- Rapid urbanisation, one million people entering the workforce monthly and 40 million people joining the middle class annually.
- For India’s economy to keep up with its vast and swiftly changing demography, pundits agree that the annual GDP growth rate must increase to 8–9%.
Maersk employees in India
- Making up 19% of the total workforce, Indian nationals outnumber any other nationality in the Group.
“It’s a big challenge to motivate extremely capable female employees to aspire to the next level. They have a lot of personal responsibilities, so it’s natural to get comfortable in a position and easy to lose the spark,” says Kinjal Pande, Head of Ocean Product for India, Bangladesh and Sri Lanka at Damco.
Kinjal Pande adds personal experience to the fact that only 5% of working females in India, according to the World Economic Forum Gender Gap, have made it to senior leadership positions, compared to the global average of 20%.
For her it is important to create an encouraging environment where her ambitious and capable female team members have the opportunity to prosper.
“My role as a leader is to keep their ambitions alive with the right set of growth opportunities,” Kinjal Pande says.
160 different nationalities
The Maersk Group is made up of more than 160 different nationalities from all over the world. Making up 19% of the workforce, Indian nationals easily outnumber any other nationality in the organisation.
The Maersk employees work in the Global Service Centres, Maersk’s shared service centres in Chennai, Pune or Mumbai; at the port in Pipavav or the terminal in Mumbai; for Svitzer in Mumbai; for Maersk Training in Chennai; for Maersk Line, Safmarine or APM Terminals Inland Service at the headquarters in Mumbai; or close to customers throughout the country.
That is if the employees have not been expatriated to a Maersk entity in another country, anywhere around the globe.
Another Indian Maersk employee is Trishna Mishra, Head of Operations Cost Recovery at Maersk Line India. For her, leadership is more diverse, and her responsibilities include the recovery aspect of terminal cost and inland cost, roughly USD 185 million a year. A total of 80% of operations are executed by external vendors.
“I can only deliver to the customers if I receive the right level of service delivery from the vendors. So we need to manage their performance and even partner with them in order to maintain market share and deliver on profitability,” she says.
Since Trishna Mishra took the position in 2011, the margin of this part of the business has risen from 7% to 17%, corresponding to a USD 12 million increase.
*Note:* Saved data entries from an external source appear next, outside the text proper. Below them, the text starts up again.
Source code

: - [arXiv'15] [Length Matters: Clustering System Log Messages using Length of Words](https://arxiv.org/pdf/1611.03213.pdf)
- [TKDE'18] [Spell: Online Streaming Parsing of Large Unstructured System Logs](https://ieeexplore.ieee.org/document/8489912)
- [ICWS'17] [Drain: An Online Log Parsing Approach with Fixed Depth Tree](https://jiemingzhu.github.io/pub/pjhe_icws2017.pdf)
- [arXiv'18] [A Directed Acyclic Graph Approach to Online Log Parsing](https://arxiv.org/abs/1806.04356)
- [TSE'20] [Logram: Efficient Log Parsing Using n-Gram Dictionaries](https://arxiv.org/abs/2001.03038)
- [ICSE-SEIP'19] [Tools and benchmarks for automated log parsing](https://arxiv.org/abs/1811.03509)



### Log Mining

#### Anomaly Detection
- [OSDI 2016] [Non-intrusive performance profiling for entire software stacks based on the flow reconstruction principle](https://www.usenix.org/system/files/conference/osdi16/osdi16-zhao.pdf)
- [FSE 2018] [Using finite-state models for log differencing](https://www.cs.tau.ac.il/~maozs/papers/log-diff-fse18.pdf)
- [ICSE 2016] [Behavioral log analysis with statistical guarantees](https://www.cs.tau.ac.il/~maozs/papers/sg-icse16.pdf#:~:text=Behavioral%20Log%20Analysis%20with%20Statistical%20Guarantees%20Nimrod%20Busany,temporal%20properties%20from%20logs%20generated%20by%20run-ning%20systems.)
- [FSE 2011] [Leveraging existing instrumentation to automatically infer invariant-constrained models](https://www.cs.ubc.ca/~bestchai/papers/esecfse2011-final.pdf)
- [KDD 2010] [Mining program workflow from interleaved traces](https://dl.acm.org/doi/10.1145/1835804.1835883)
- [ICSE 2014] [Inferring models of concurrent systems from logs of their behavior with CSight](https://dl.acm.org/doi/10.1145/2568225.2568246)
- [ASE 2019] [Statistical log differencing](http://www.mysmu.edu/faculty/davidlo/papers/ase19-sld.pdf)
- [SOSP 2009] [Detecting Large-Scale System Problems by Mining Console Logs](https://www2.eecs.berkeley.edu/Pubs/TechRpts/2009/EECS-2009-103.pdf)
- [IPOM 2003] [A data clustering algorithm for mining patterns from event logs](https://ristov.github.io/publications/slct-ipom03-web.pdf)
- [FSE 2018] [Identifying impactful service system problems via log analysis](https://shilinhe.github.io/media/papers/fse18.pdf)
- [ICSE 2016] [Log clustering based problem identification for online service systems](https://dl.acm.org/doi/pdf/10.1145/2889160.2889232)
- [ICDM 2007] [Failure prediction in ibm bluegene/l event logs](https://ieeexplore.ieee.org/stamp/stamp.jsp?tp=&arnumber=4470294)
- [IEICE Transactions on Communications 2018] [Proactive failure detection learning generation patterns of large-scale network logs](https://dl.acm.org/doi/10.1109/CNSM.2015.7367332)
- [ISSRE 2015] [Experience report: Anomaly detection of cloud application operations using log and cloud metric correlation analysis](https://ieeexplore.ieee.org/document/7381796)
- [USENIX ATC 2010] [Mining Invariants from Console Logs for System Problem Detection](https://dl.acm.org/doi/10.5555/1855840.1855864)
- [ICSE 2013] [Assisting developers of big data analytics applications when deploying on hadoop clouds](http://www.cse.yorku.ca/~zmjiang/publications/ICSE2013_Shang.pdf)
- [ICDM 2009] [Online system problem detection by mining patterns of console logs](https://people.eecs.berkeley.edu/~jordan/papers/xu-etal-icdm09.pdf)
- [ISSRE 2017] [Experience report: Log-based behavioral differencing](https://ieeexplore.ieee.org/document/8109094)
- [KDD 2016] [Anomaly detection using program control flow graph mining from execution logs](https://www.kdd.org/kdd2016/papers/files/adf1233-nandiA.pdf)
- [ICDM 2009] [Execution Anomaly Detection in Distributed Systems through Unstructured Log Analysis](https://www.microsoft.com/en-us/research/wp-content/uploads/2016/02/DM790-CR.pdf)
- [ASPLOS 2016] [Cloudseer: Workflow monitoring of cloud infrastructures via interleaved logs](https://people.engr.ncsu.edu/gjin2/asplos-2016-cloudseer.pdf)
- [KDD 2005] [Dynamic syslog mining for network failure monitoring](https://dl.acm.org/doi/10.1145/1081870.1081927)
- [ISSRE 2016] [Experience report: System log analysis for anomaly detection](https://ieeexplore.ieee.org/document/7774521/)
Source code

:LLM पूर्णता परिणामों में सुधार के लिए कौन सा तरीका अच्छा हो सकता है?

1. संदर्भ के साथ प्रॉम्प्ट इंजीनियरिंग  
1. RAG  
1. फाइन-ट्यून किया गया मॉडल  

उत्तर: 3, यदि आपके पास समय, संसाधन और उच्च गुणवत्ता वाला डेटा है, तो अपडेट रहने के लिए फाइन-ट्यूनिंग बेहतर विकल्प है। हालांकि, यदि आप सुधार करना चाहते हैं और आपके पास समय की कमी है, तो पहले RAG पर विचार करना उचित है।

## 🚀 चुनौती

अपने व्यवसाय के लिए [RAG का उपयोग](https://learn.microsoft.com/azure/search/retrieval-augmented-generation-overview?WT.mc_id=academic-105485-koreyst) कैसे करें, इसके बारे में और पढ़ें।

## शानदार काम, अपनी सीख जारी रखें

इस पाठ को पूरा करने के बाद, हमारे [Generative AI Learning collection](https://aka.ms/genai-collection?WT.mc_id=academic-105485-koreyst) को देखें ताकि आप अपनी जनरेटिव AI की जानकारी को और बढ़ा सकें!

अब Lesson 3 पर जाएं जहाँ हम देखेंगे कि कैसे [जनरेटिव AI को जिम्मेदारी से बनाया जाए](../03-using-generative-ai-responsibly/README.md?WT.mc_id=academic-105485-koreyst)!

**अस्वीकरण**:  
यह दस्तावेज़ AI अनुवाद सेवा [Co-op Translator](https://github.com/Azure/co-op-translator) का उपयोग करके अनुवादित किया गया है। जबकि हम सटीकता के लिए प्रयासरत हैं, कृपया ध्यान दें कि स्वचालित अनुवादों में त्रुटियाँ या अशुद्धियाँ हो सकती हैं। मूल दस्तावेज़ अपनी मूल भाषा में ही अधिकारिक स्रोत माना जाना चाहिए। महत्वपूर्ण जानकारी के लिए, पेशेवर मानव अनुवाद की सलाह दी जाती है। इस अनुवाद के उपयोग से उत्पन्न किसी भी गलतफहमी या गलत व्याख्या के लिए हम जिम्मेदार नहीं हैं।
Focus on Indian conglomerates
Ruchika Kuthari is Channel Head of Emerging Stars at Maersk Line India. Emerging Stars are huge Indian conglomerate businesses that have been identified to have the potential to do much more business with Maersk Line. These include the Tata Group, the Mahindra Group and the Aditya Birla Group; huge Indian companies that within the past 20 years have had a tremendous growth in the global markets.